▸ **Exercise aim**: Repeat only the lines below from the one containing "prevention system. |" through the one containing "4 | Explanation of the PCI", inclusive, exactly as written.

▸ **Extracted information**:
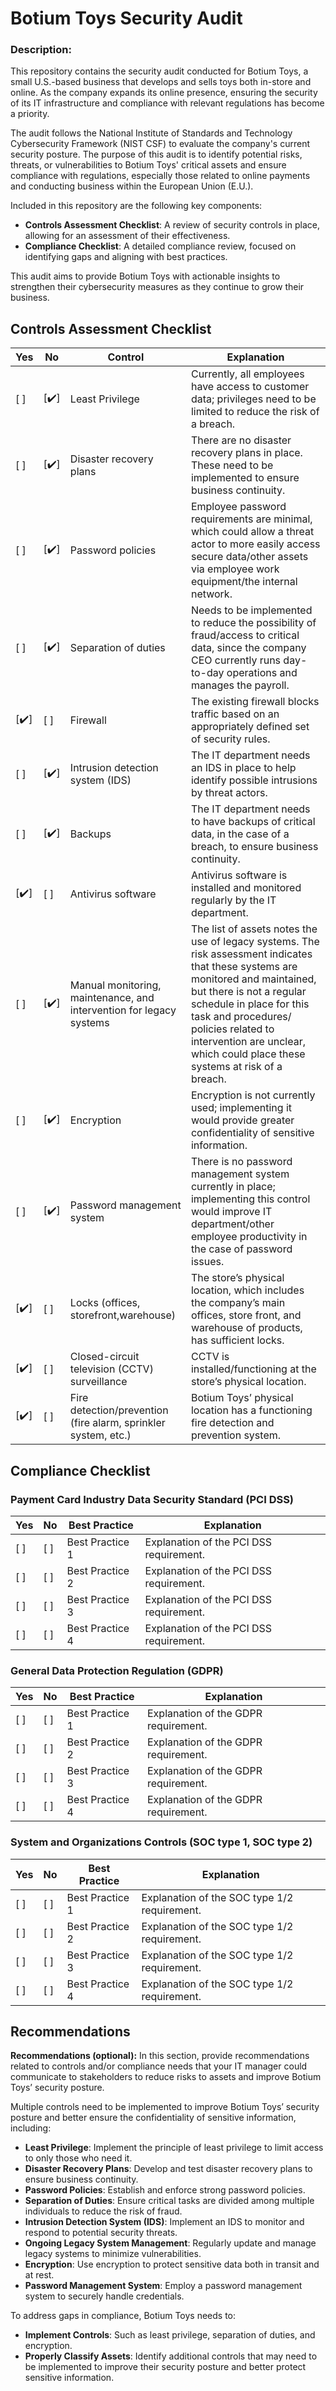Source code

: <H1>Botium Toys Security Audit</H1>

<H3> Description: </H3>

This repository contains the security audit conducted for Botium Toys, a small U.S.-based business that develops and sells toys both in-store and online. As the company expands its online presence, ensuring the security of its IT infrastructure and compliance with relevant regulations has become a priority.

The audit follows the National Institute of Standards and Technology Cybersecurity Framework (NIST CSF) to evaluate the company's current security posture. The purpose of this audit is to identify potential risks, threats, or vulnerabilities to Botium Toys' critical assets and ensure compliance with regulations, especially those related to online payments and conducting business within the European Union (E.U.).

Included in this repository are the following key components:
- **Controls Assessment Checklist**: A review of security controls in place, allowing for an assessment of their effectiveness.
- **Compliance Checklist**: A detailed compliance review, focused on identifying gaps and aligning with best practices.

This audit aims to provide Botium Toys with actionable insights to strengthen their cybersecurity measures as they continue to grow their business.

## Controls Assessment Checklist

| Yes | No  | Control | Explanation |
|-----|-----|---------|-------------|
| [ ] | [✔️] | Least Privilege | Currently, all employees have access to customer data; privileges need to be limited to reduce the risk of a breach. |
| [ ] | [✔️] | Disaster recovery plans | There are no disaster recovery plans in place. These need to be implemented to ensure business continuity. |
| [ ] | [✔️] | Password policies | Employee password requirements are minimal, which could allow a threat actor to more easily access secure data/other assets via employee work equipment/the internal network. |
| [ ] | [✔️] | Separation of duties | Needs to be implemented to reduce the possibility of fraud/access to critical data, since the company CEO currently runs day-to-day operations and manages the payroll. |
| [✔️] | [ ] | Firewall | The existing firewall blocks traffic based on an appropriately defined set of security rules. |
| [ ] | [✔️] | Intrusion detection system (IDS) | The IT department needs an IDS in place to help identify possible intrusions by threat actors. |
| [ ] | [✔️] | Backups | The IT department needs to have backups of critical data, in the case of a breach, to ensure business continuity.|
| [✔️] | [ ] | Antivirus software | Antivirus software is installed and monitored regularly by the IT department. |
| [ ] | [✔️] | Manual monitoring, maintenance, and intervention for legacy systems | The list of assets notes the use of legacy systems. The risk assessment indicates that these systems are monitored and maintained, but there is not a regular schedule in place for this task and procedures/ policies related to intervention are unclear, which could place these systems at risk of a breach. |
| [ ] | [✔️] | Encryption | Encryption is not currently used; implementing it would provide greater confidentiality of sensitive information. |
| [ ] | [✔️] | Password management system| There is no password management system currently in place; implementing this control would improve IT department/other employee productivity in the case of password issues. |
| [✔️] | [ ] | Locks (offices, storefront,warehouse) | The store’s physical location, which includes the company’s main offices, store front, and warehouse of products, has sufficient locks. |
| [✔️] | [ ] | Closed-circuit television (CCTV) surveillance | CCTV is installed/functioning at the store’s physical location. |
| [✔️] | [ ] | Fire detection/prevention (fire alarm, sprinkler system, etc.) | Botium Toys’ physical location has a functioning fire detection and prevention system. |



## Compliance Checklist

### Payment Card Industry Data Security Standard (PCI DSS)

| Yes | No  | Best Practice | Explanation                       |
|-----|-----|---------------|-----------------------------------|
| [ ] | [ ] | Best Practice 1 | Explanation of the PCI DSS requirement. |
| [ ] | [ ] | Best Practice 2 | Explanation of the PCI DSS requirement. |
| [ ] | [ ] | Best Practice 3 | Explanation of the PCI DSS requirement. |
| [ ] | [ ] | Best Practice 4 | Explanation of the PCI DSS requirement. |

### General Data Protection Regulation (GDPR)

| Yes | No  | Best Practice | Explanation                       |
|-----|-----|---------------|-----------------------------------|
| [ ] | [ ] | Best Practice 1 | Explanation of the GDPR requirement. |
| [ ] | [ ] | Best Practice 2 | Explanation of the GDPR requirement. |
| [ ] | [ ] | Best Practice 3 | Explanation of the GDPR requirement. |
| [ ] | [ ] | Best Practice 4 | Explanation of the GDPR requirement. |

### System and Organizations Controls (SOC type 1, SOC type 2)

| Yes | No  | Best Practice | Explanation                       |
|-----|-----|---------------|-----------------------------------|
| [ ] | [ ] | Best Practice 1 | Explanation of the SOC type 1/2 requirement. |
| [ ] | [ ] | Best Practice 2 | Explanation of the SOC type 1/2 requirement. |
| [ ] | [ ] | Best Practice 3 | Explanation of the SOC type 1/2 requirement. |
| [ ] | [ ] | Best Practice 4 | Explanation of the SOC type 1/2 requirement. |

## Recommendations

**Recommendations (optional):** In this section, provide recommendations related to controls and/or compliance needs that your IT manager could communicate to stakeholders to reduce risks to assets and improve Botium Toys’ security posture.

Multiple controls need to be implemented to improve Botium Toys’ security posture and better ensure the confidentiality of sensitive information, including:
- **Least Privilege**: Implement the principle of least privilege to limit access to only those who need it.
- **Disaster Recovery Plans**: Develop and test disaster recovery plans to ensure business continuity.
- **Password Policies**: Establish and enforce strong password policies.
- **Separation of Duties**: Ensure critical tasks are divided among multiple individuals to reduce the risk of fraud.
- **Intrusion Detection System (IDS)**: Implement an IDS to monitor and respond to potential security threats.
- **Ongoing Legacy System Management**: Regularly update and manage legacy systems to minimize vulnerabilities.
- **Encryption**: Use encryption to protect sensitive data both in transit and at rest.
- **Password Management System**: Employ a password management system to securely handle credentials.

To address gaps in compliance, Botium Toys needs to:
- **Implement Controls**: Such as least privilege, separation of duties, and encryption.
- **Properly Classify Assets**: Identify additional controls that may need to be implemented to improve their security posture and better protect sensitive information.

▸ **Written reply**:
| [✔️] | [ ] | Fire detection/prevention (fire alarm, sprinkler system, etc.) | Botium Toys’ physical location has a functioning fire detection and prevention system. |



## Compliance Checklist

### Payment Card Industry Data Security Standard (PCI DSS)

| Yes | No  | Best Practice | Explanation                       |
|-----|-----|---------------|-----------------------------------|
| [ ] | [ ] | Best Practice 1 | Explanation of the PCI DSS requirement. |
| [ ] | [ ] | Best Practice 2 | Explanation of the PCI DSS requirement. |
| [ ] | [ ] | Best Practice 3 | Explanation of the PCI DSS requirement. |
| [ ] | [ ] | Best Practice 4 | Explanation of the PCI DSS requirement. |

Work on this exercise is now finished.